A dama do véu branco

O filho do fazendeiro estava acostumado a viajar a cavalo para resolver os negócios do seu pai e, nessas viagens, acontecia de só voltar à fazenda à noite, o que deixava a sua mãe apreensiva. Ela lhe dizia:
-Meu filho, não é bom andar à noite.É de noite que as almas andam na terra para assombrar os vivos.
-Bobagem, mãe. Devemos ter medo é dos vivos, que podem nos matar. Onde alguém que já morreu pode nos fazer mal?
Para garantir sua segurança, ele andava com uma espingarda e, como a mãe insistisse, aceitava que ela o benzesse antes de cada viagem. Seu pai lhe dizia:
-Não leve a sério essas coisas da sua mãe. Ela pensa que há fantasmas circulando por aí.
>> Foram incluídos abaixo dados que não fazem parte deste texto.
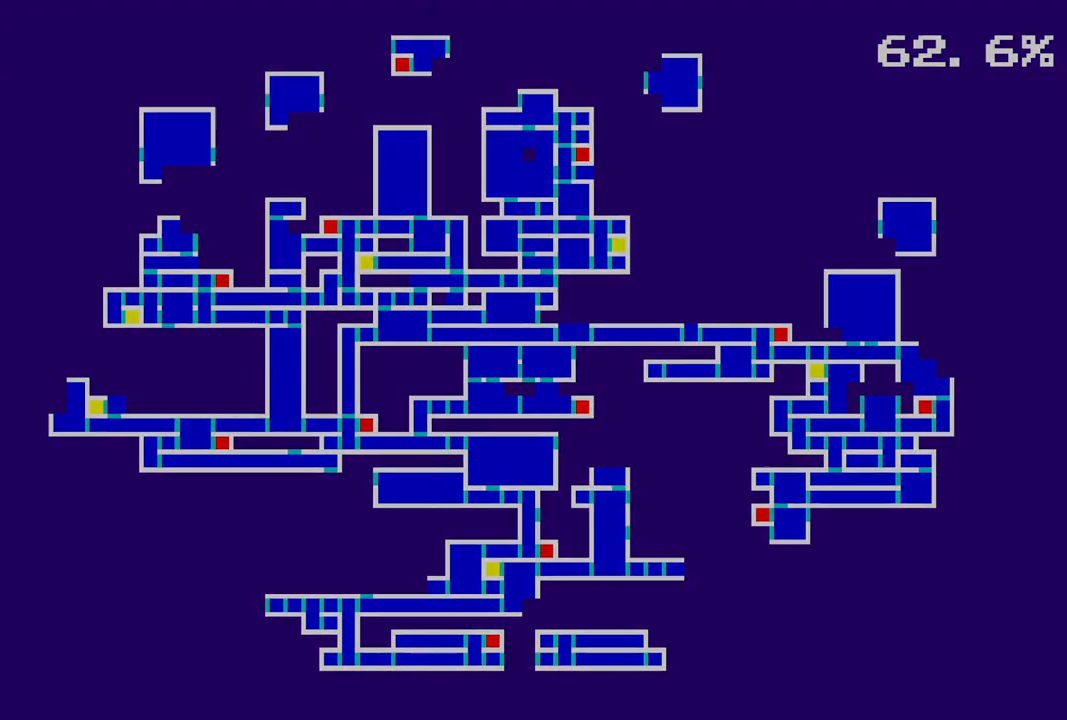
{"buttons": ["R1", "DPAD_LEFT"], "left_stick": "center", "right_stick": "center", "events": [[133, "R1", "down"], [150, "DPAD_LEFT", "down"]]}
O jovem achava tolice mas, por respeito à mãe, resolveu não dizer mais nada e continuou levando sua vida de sempre: trabalhando com o pai, ajudando a administrar os negócios e viajando muito a cavalo para resolver os assuntos dele.
À noite, ele não tinha medo. Afinal, o que havia de noite? Apenas a lua, as estrelas, o céu negro e os sons dos animais noturnos. Por que ter medo de uma coruja que piava soturnamente ou do farfalhar das folhas das árvores, que faziam sombras estranhas?
Uma noite, porém, passando perto da igreja, ele viu algo que lhe fez parar o cavalo. Era um vulto todo de branco com véu. Resolvendo saber do que se tratava, ele se aproximou e perguntou:
-Olá, que faz aqui tão tarde da noite? Não sabe que é perigoso para uma mulher andar sozinha à noite?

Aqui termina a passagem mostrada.